What you are asked to do: Every entry below should be returned exactly as it appears, with pictures left out.

Page images and extracted text:
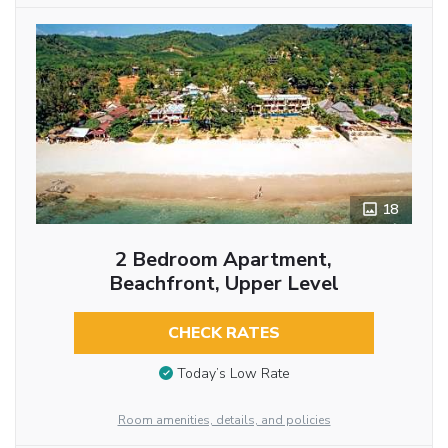
18
2 Bedroom Apartment,
Beachfront, Upper Level
CHECK RATES
Today’s Low Rate
Room amenities, details, and policies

Task response:
18
2 Bedroom Apartment,
Beachfront, Upper Level
CHECK RATES
Today’s Low Rate
Room amenities, details, and policies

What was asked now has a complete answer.